Consider a dataframe which consists of various columns, but I would want to filter the dataframe by comparing values of two columns. Here below is the sample of dataframe .
Machine Position
M01 PB0
M02 PB0
M03 PB0
M04 PB0
M01 PB1
M02 PB1
M01 PB1
M01 PB1
Above you can see All machines have Position PB0 but only two machines has both PB0 and PB1, now I would expect maybe a list of machines which has both PB0 and PB1 machine=['M01','M02']
One thing to consider is among these two columns there could be many duplicates.

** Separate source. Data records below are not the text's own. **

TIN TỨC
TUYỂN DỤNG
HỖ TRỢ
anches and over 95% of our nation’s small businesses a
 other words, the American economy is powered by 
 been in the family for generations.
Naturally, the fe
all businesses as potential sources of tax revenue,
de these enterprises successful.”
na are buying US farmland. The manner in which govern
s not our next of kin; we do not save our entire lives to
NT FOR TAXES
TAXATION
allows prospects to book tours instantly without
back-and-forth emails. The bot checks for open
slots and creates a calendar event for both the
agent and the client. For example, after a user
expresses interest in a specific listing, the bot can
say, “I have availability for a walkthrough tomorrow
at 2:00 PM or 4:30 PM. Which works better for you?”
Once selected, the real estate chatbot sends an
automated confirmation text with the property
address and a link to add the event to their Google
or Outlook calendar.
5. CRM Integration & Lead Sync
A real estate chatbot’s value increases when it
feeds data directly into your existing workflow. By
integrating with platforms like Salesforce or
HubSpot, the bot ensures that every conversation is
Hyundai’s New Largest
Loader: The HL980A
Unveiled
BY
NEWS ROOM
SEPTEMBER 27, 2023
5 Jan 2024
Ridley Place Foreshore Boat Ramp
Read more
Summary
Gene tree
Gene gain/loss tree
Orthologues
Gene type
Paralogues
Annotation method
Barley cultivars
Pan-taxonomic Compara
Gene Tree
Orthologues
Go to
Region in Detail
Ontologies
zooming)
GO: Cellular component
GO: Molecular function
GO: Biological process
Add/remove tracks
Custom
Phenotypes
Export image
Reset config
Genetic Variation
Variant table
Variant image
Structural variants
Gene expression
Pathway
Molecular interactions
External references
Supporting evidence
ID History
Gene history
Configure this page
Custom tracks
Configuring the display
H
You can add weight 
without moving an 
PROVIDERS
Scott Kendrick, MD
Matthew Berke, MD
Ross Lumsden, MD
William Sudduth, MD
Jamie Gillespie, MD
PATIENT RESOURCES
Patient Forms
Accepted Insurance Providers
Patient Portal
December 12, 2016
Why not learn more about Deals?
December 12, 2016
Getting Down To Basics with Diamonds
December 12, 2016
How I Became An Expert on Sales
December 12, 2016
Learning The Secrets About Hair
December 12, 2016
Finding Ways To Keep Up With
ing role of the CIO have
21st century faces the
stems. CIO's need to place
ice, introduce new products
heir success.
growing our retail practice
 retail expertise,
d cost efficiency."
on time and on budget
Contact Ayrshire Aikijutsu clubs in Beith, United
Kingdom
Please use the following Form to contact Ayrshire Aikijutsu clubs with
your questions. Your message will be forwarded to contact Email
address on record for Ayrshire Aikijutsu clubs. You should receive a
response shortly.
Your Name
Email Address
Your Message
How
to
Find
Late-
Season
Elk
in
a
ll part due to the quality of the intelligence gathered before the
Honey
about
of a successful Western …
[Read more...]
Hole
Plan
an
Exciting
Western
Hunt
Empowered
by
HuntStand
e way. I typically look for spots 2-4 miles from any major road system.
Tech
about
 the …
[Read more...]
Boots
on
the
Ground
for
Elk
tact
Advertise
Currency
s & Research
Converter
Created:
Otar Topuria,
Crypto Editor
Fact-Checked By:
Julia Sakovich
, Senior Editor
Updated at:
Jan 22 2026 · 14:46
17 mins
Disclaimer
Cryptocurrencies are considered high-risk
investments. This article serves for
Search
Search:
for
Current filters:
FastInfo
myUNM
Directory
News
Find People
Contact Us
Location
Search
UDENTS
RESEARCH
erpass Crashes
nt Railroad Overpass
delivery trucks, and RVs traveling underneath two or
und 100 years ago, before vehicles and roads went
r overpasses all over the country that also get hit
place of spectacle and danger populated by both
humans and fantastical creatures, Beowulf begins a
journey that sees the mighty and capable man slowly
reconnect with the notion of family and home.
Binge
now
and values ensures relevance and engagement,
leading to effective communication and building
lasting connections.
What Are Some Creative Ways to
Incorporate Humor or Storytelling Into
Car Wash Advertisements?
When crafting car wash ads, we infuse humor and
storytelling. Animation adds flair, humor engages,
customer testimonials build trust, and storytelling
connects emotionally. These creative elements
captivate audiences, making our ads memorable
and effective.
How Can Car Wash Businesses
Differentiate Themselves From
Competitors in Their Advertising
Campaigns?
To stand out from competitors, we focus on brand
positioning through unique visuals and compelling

Let's define your dataframe:
import pandas as pd
df = pd.DataFrame({'Machine': {0: 'M01',
1: 'M02',
2: 'M03',
3: 'M04',
4: 'M01',
5: 'M02',
6: 'M01',
7: 'M01'},
'Position': {0: 'PB0',
1: 'PB0',
2: 'PB0',
3: 'PB0',
4: 'PB1',
5: 'PB1',
6: 'PB1',
7: 'PB1'}})
To get the positions of each machine, regardless of duplicates, we can use:
s = df.groupby('Machine')['Position'].apply(set)
Which looks like this:
Machine
M01 {PB1, PB0}
M02 {PB1, PB0}
M03 {PB0}
M04 {PB0}
Name: Position, dtype: object
To get only the machines whose positions include both PB0
and PB1
we can use
s[s.apply(lambda x: x.issuperset({'PB1','PB0'}))].index
which returns
Index(['M01', 'M02'], dtype='object', name='Machine')
(you can also add a .to_list()
at the end if you prefer a list to a pd.Index)